__Using the information__:
1. In the abstract on equine stem cell injections, from how many horses was bone marrow harvested?
2. Write out the part of the abstract on equine stem cell injections from "Single and repeated" up to and including "model of synovitis.".

Single and repeated intra-articular injections in the tarsocrural joint with allogeneic and autologous equine bone marrow-derived mesenchymal stem cells are safe, but did not reduce acute inflammation in an experimental interleukin-1β model of synovitis.

Background Allogeneic and autologous bone marrow-derived mesenchymal stem cells (BMDMSCs) have been administered in equine joints for their anti-inflammatory effects. However, allogeneic BMDMSC offer multiple clinical and practical advantages. Therefore, it is important to determine the relative effectiveness of allogeneic vs autologous BMDMSCs. Objectives The objective of the study was to compare the inflamed joint response to autologous vs allogeneic BMDMSCs injections, and to determine if either treatment generated an anti-inflammatory effect. Study design Randomised controlled study. Method Bone marrow was harvested from eight horses. Autologous BMDMSCs and pooled allogeneic BMDMSCs were culture expanded, cryopreserved and thawed immediately prior to administration. Ten million autologous BMDMSCs were administered with 75 ng rIL-1 beta into one tarsocrural joint and the contralateral tarsocrural joint received allogeneic BMDMSC plus 75 ng rIL-1 beta. Repeat injections were performed with the same treatment administered into the same joint. Four additional horses received 75 ng rIL-1 beta alone in a single tarsocrural joint. Clinical parameters (lameness, joint circumference and joint effusion) and synovial fluid parameters, including nucleated cell count (NCC), differential cell count, total protein (TP), prostaglandin E-2 (PGE(2)) and C-reactive protein (CRP), were measured at baseline, 6, 12, 24, 72, 168 and 336 hours post-injection. Results No difference was detected between autologous and allogeneic treatment groups with respect to subjective lameness, joint effusion, joint circumference, NCC, TP, differential cell count, CRP or PGE(2). Neither autologous nor allogeneic treatments resulted in an improvement in clinical or cytological parameters over that elicited by rIL-1 beta alone. Main limitations A single dose of rIL-1 beta was evaluated and resulted in a severe synovitis which may have been too severe to observe a BMDMSC-mediated effect. Conclusions This study revealed that allogeneic and autologous BMDMSCs resulted in an equivalent clinical and cytological response. Allogeneic and autologous BMDMSCs were equally ineffective in reducing the inflammatory response from acute rIL-1 beta-induced joint inflammation in horses.

__Data extract__:
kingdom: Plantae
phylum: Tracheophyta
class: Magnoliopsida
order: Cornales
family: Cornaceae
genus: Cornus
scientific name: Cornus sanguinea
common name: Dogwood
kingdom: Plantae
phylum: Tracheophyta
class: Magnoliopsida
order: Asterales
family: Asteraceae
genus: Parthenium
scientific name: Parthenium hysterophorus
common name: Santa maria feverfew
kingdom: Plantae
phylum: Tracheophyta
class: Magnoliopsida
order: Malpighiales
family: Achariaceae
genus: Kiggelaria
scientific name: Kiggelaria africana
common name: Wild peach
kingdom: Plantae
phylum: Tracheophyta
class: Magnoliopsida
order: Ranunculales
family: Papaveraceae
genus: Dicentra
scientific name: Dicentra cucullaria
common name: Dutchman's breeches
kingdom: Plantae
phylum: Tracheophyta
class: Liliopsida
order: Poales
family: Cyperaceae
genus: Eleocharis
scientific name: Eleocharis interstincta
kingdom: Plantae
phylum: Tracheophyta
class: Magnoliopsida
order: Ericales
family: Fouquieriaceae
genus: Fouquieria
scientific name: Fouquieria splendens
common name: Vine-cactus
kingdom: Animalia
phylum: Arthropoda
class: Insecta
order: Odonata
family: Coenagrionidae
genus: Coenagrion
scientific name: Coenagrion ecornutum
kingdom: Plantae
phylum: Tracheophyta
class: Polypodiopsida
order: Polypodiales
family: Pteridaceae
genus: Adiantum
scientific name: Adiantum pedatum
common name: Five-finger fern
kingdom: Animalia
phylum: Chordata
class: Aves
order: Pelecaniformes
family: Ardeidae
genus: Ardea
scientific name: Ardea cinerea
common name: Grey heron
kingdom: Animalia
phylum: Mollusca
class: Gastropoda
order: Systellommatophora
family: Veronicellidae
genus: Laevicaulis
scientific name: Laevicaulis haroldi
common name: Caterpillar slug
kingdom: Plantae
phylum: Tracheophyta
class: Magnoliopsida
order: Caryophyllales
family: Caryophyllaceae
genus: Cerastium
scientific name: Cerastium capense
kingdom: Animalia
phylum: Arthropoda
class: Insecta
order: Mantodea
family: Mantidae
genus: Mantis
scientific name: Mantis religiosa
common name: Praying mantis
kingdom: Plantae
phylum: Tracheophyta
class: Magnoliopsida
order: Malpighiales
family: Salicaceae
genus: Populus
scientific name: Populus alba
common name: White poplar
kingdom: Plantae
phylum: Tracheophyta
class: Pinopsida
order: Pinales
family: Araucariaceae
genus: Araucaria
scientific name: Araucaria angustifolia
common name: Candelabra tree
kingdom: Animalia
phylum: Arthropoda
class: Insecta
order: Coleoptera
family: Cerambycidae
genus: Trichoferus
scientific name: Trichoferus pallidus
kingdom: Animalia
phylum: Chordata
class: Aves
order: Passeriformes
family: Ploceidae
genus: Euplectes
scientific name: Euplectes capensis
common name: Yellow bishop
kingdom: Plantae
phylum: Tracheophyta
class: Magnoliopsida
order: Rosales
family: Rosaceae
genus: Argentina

__Task-by-task outputs__:
1. Eight horses.

2.
Single and repeated intra-articular injections in the tarsocrural joint with allogeneic and autologous equine bone marrow-derived mesenchymal stem cells are safe, but did not reduce acute inflammation in an experimental interleukin-1β model of synovitis.